● **Try it**
I need the entries printed again word for word, without the images.

● **Records provided**
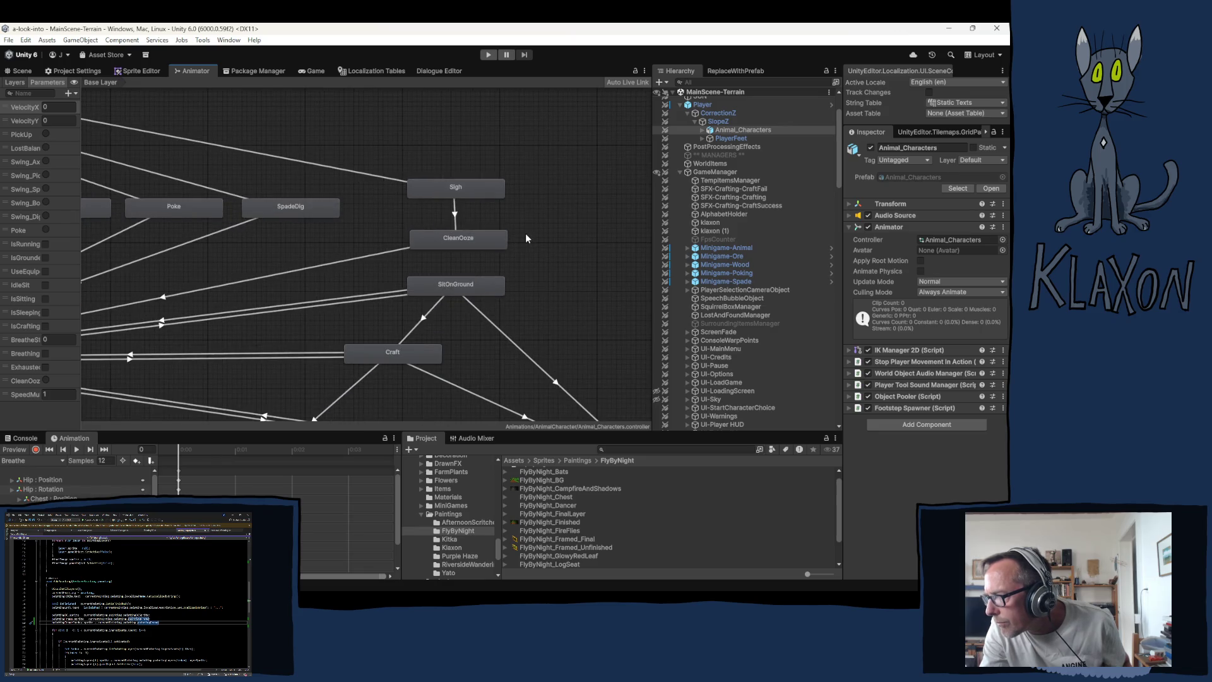
scroll(524, 236, down, 5)
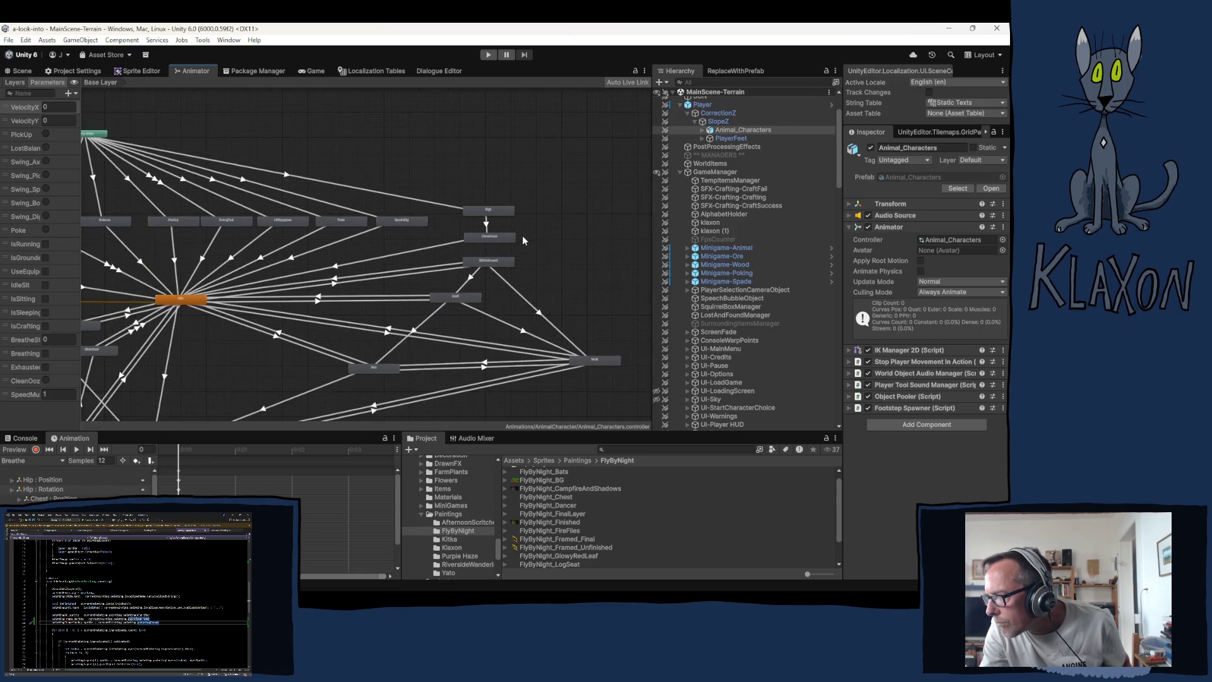
drag(214, 238, 246, 244)
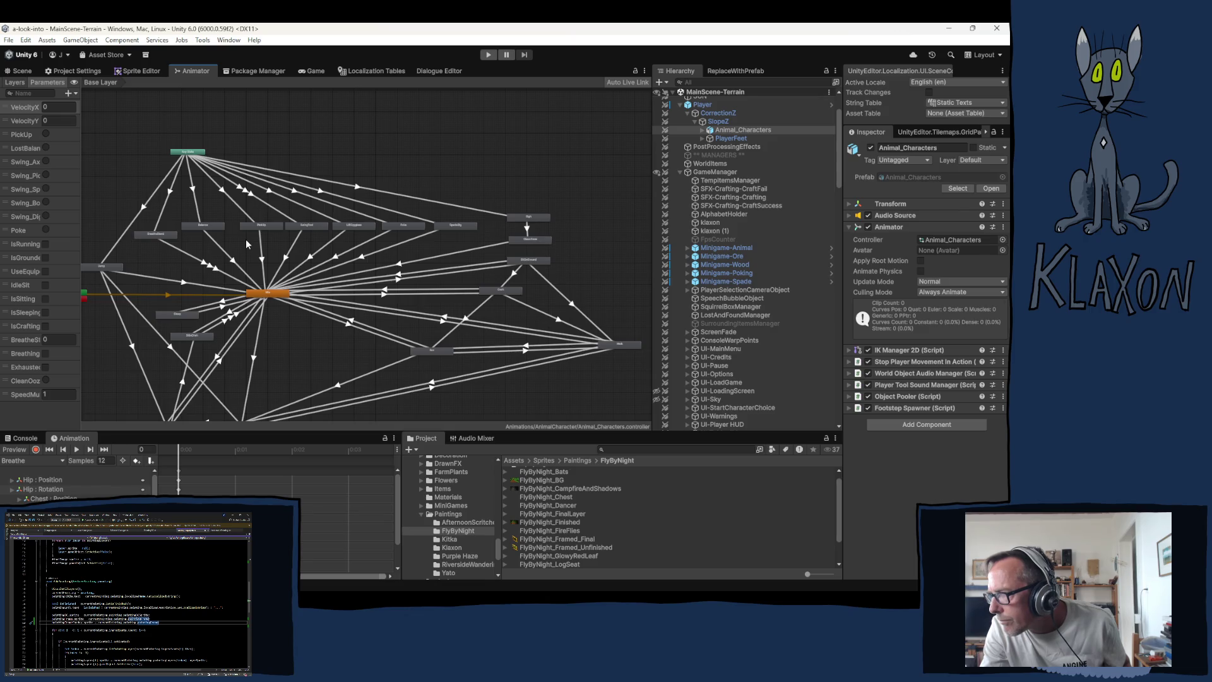
click(312, 248)
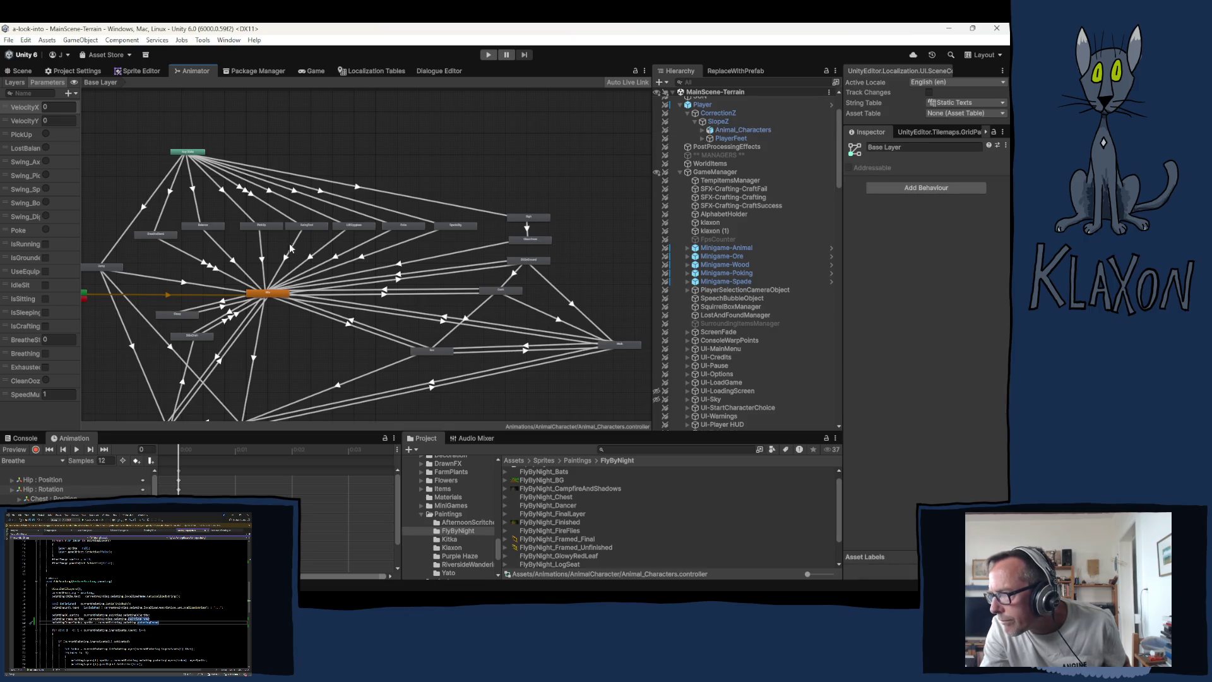
key(a)
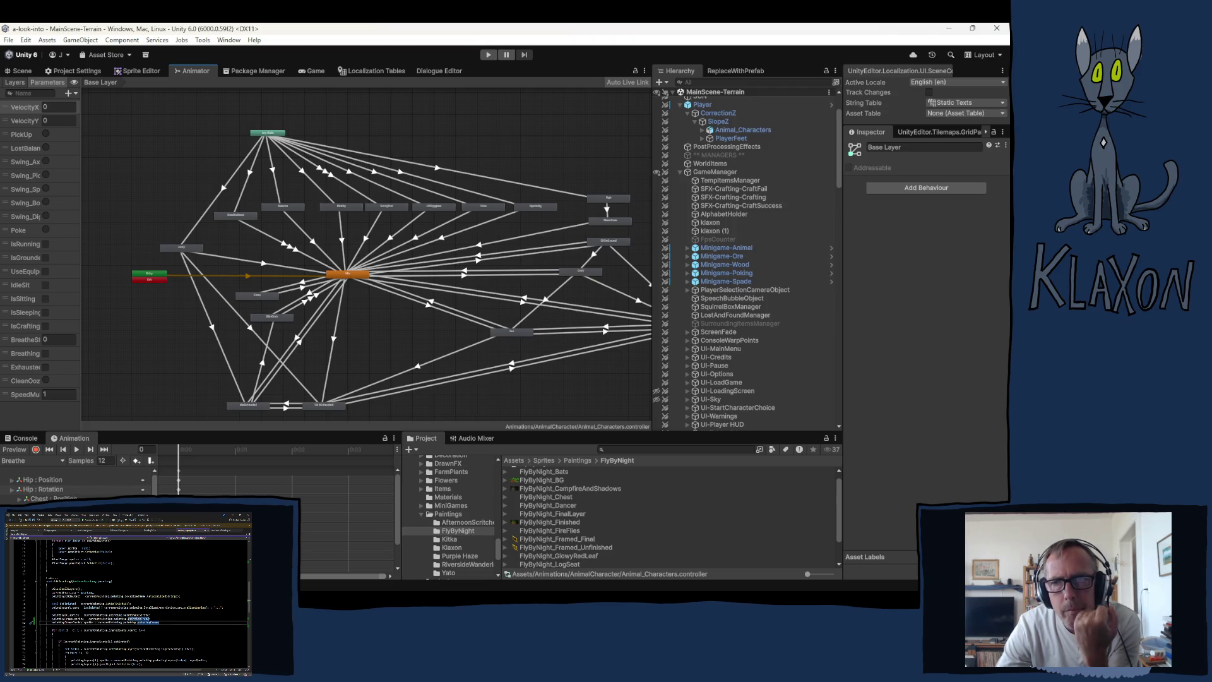
key(alt+Tab)
click(611, 68)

● **Result of the exercise**
scroll(524, 236, down, 5)
drag(214, 238, 246, 244)
click(312, 248)
key(a)
key(alt+Tab)
click(611, 68)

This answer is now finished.